# Arithmetic Progressions -Class 10

**IMPORTANT QUESTIONS FOR CBSE CLASS 10 MATHEMATICSArithmetic Progressions – Chapter 5**

- If the common difference of an AP is 7, then find the difference between the fifteenth term and twelfth term?

Solution:

Given d = 7

n th term = a + (n-1)d

Fifteenth term = a + (15 – 1) d = a + 14d

Twelfth term = a + (12 -1) d = a + 11d

Difference = (a + 14d) – (a + 11d) = 3d = 3 x 7 = 21. - The sum of first 20 terms of the AP: 24, 20, 16, ——————-

Solution:

Here a = 24, d = 20 – 24 = -4, n = 20.

Sum of first 20 terms = n/2[2a + (n-1)d]

= 20/2[2 x 24 + (20 -1) (-4)]

= 10[48 + (-76)]

= 10 x (-28)

= -280. - Find the sum of first seven multiples of 7?

Solution:

Multiples of 7 are 7, 14, 21, 28, 35, 42, 49, ————

Here a = 7, d = 14 -7 = 7, n = 7.

Sum of seven terms = 7/2[2 x 7 + (7 -1)7]

= 7/2[14 + 42]

= 196. - Find the common difference of an AP in which the difference between the 20 th term and 5 th term is 60.

Solution:

We know that n th term = a + (n-1) d

20 th term = a + (20 -1) d = a + 19d

5 th term = a + (5 -1) d= a + 4d

Given difference = (a + 19d) – (a + 4d) = 60

15 d = 60

d = 60/15 = 4. - Find the 10 th term from end of the AP: 3, 8, 13…..…253?

Solution:

Here a = 253, d = 3 -8 = -5, n = 10.

10 th term = 253 + 9 x (-5) = 253 + (-45) = 208. - Find the common difference of the AP whose 11 th term is 38 and the 16 th term is 73?

Solution:

Given 11 th term = a + 10d = 38——————– (1)

16 th term = a + 15d = 73————————- (2)

Solving these two equations, we get

By subtraction, -5d = -35

d = (-35)/ (-5) = 7. - The n th term of an AP is (5 – 2n), then find the common difference?

Solution:

Given n th term = 5 – 2n

First term = 5 – 2 x 1 = 5 -2 = 3.

Second term = 5 – 2 x 2 = 5 – 4 = 1

Third term = 5 – 2 x 3 = 5 – 6 = -1

Common difference = 1 – 3 = -2. - Write the 19 th term of the AP: -60, -57, -54, ——————

Solution:

Here a = -60, d = (-57) – (-60) = 3

19 th term = a + (19 -1) d = (-60) + 18 x 3 = (-60) + 54 = -6. - How many terms of the AP: 24, 21, 18 …………… must be taken so that their sum is 78?

Solution:

Here a = 24, d = 21 – 24 = -3 and sum = 78.

Sum of n terms = n/2[2a + (n-1) d]

78 = n/2[2 x 24 + (n – 1) (-3)]

156 = n [48 -3n +3]

156 = n [51 – 3n]

156 = 3n [17 –n]

52 = n (17 – n), which is a quadratic equation.

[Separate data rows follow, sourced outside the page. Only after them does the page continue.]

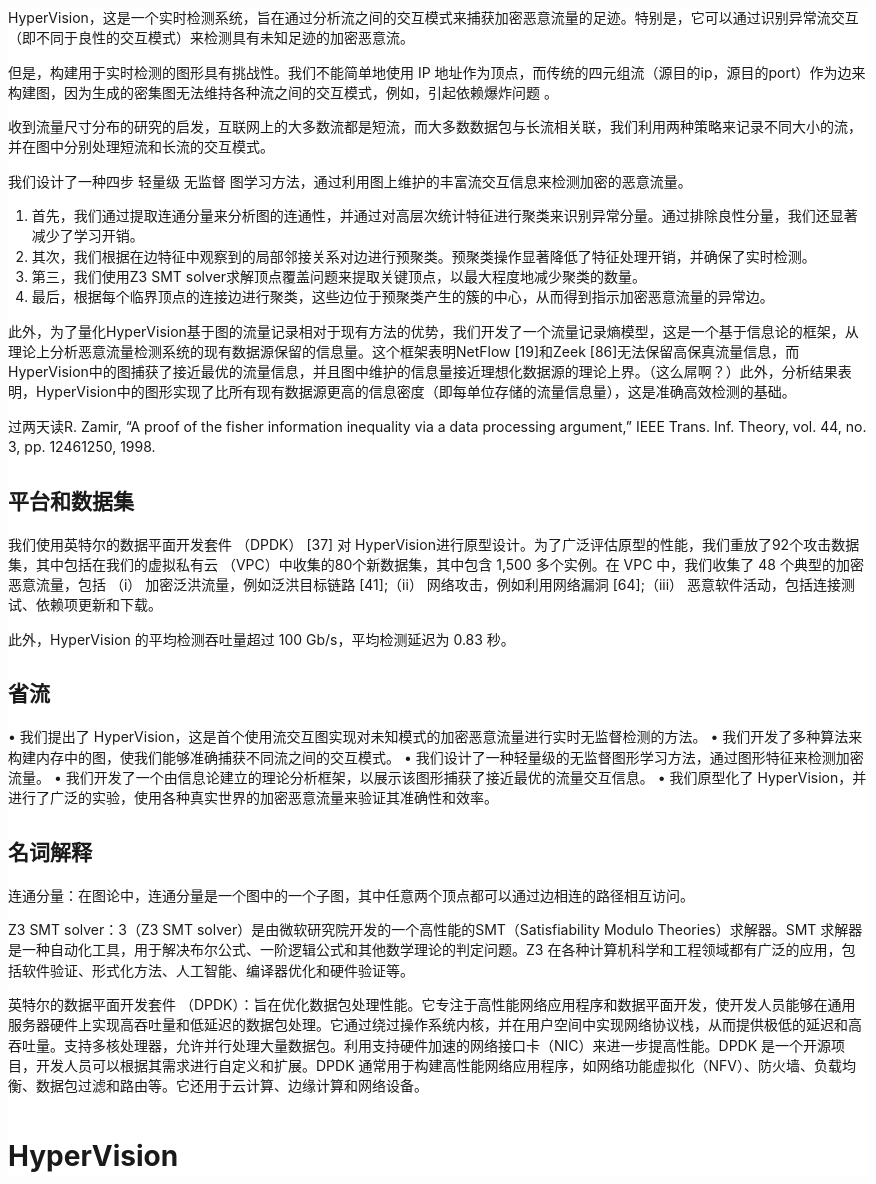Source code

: HyperVision，这是一个实时检测系统，旨在通过分析流之间的交互模式来捕获加密恶意流量的足迹。特别是，它可以通过识别异常流交互（即不同于良性的交互模式）来检测具有未知足迹的加密恶意流。

但是，构建用于实时检测的图形具有挑战性。我们不能简单地使用 IP 地址作为顶点，而传统的四元组流（源目的ip，源目的port）作为边来构建图，因为生成的密集图无法维持各种流之间的交互模式，例如，引起依赖爆炸问题 。

收到流量尺寸分布的研究的启发，互联网上的大多数流都是短流，而大多数数据包与长流相关联，我们利用两种策略来记录不同大小的流，并在图中分别处理短流和长流的交互模式。

我们设计了一种四步 轻量级 无监督 图学习方法，通过利用图上维护的丰富流交互信息来检测加密的恶意流量。

1. 首先，我们通过提取连通分量来分析图的连通性，并通过对高层次统计特征进行聚类来识别异常分量。通过排除良性分量，我们还显著减少了学习开销。
2. 其次，我们根据在边特征中观察到的局部邻接关系对边进行预聚类。预聚类操作显著降低了特征处理开销，并确保了实时检测。
3. 第三，我们使用Z3 SMT solver求解顶点覆盖问题来提取关键顶点，以最大程度地减少聚类的数量。
4. 最后，根据每个临界顶点的连接边进行聚类，这些边位于预聚类产生的簇的中心，从而得到指示加密恶意流量的异常边。

此外，为了量化HyperVision基于图的流量记录相对于现有方法的优势，我们开发了一个流量记录熵模型，这是一个基于信息论的框架，从理论上分析恶意流量检测系统的现有数据源保留的信息量。这个框架表明NetFlow [19]和Zeek [86]无法保留高保真流量信息，而HyperVision中的图捕获了接近最优的流量信息，并且图中维护的信息量接近理想化数据源的理论上界。（这么屌啊？）此外，分析结果表明，HyperVision中的图形实现了比所有现有数据源更高的信息密度（即每单位存储的流量信息量），这是准确高效检测的基础。

过两天读R. Zamir, “A proof of the fisher information inequality via a data processing argument,” IEEE Trans. Inf. Theory, vol. 44, no. 3, pp. 12461250, 1998.

## 平台和数据集

我们使用英特尔的数据平面开发套件 （DPDK） [37] 对 HyperVision进行原型设计。为了广泛评估原型的性能，我们重放了92个攻击数据集，其中包括在我们的虚拟私有云 （VPC）中收集的80个新数据集，其中包含 1,500 多个实例。在 VPC 中，我们收集了 48 个典型的加密恶意流量，包括 （i） 加密泛洪流量，例如泛洪目标链路 [41];（ii） 网络攻击，例如利用网络漏洞 [64];（iii） 恶意软件活动，包括连接测试、依赖项更新和下载。

此外，HyperVision 的平均检测吞吐量超过 100 Gb/s，平均检测延迟为 0.83 秒。

## 省流

• 我们提出了 HyperVision，这是首个使用流交互图实现对未知模式的加密恶意流量进行实时无监督检测的方法。
• 我们开发了多种算法来构建内存中的图，使我们能够准确捕获不同流之间的交互模式。
• 我们设计了一种轻量级的无监督图形学习方法，通过图形特征来检测加密流量。
• 我们开发了一个由信息论建立的理论分析框架，以展示该图形捕获了接近最优的流量交互信息。
• 我们原型化了 HyperVision，并进行了广泛的实验，使用各种真实世界的加密恶意流量来验证其准确性和效率。

## 名词解释

连通分量：在图论中，连通分量是一个图中的一个子图，其中任意两个顶点都可以通过边相连的路径相互访问。

Z3 SMT solver：3（Z3 SMT solver）是由微软研究院开发的一个高性能的SMT（Satisfiability Modulo Theories）求解器。SMT 求解器是一种自动化工具，用于解决布尔公式、一阶逻辑公式和其他数学理论的判定问题。Z3 在各种计算机科学和工程领域都有广泛的应用，包括软件验证、形式化方法、人工智能、编译器优化和硬件验证等。

英特尔的数据平面开发套件 （DPDK）：旨在优化数据包处理性能。它专注于高性能网络应用程序和数据平面开发，使开发人员能够在通用服务器硬件上实现高吞吐量和低延迟的数据包处理。它通过绕过操作系统内核，并在用户空间中实现网络协议栈，从而提供极低的延迟和高吞吐量。支持多核处理器，允许并行处理大量数据包。利用支持硬件加速的网络接口卡（NIC）来进一步提高性能。DPDK 是一个开源项目，开发人员可以根据其需求进行自定义和扩展。DPDK 通常用于构建高性能网络应用程序，如网络功能虚拟化（NFV）、防火墙、负载均衡、数据包过滤和路由等。它还用于云计算、边缘计算和网络设备。

# HyperVision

By solving these, we get n = 4 or n = 13.

So the number of terms is either 4 or 13. - Which term of the AP: 21, 18, 15, ———– is -81?

Solution:

Here a = 21, d = 18 – 21 = -3 and n th term = -81 and we have to find n.

As n th term = a + (n -1) d, we have -81 = 21 + (n -1) (-3)

-81 = 21 – 3n + 3 = 24 – 3n

-105 = -3n

n = (-105) / (-3) = 35.

Therefore, the 35 th term of the given AP is -81.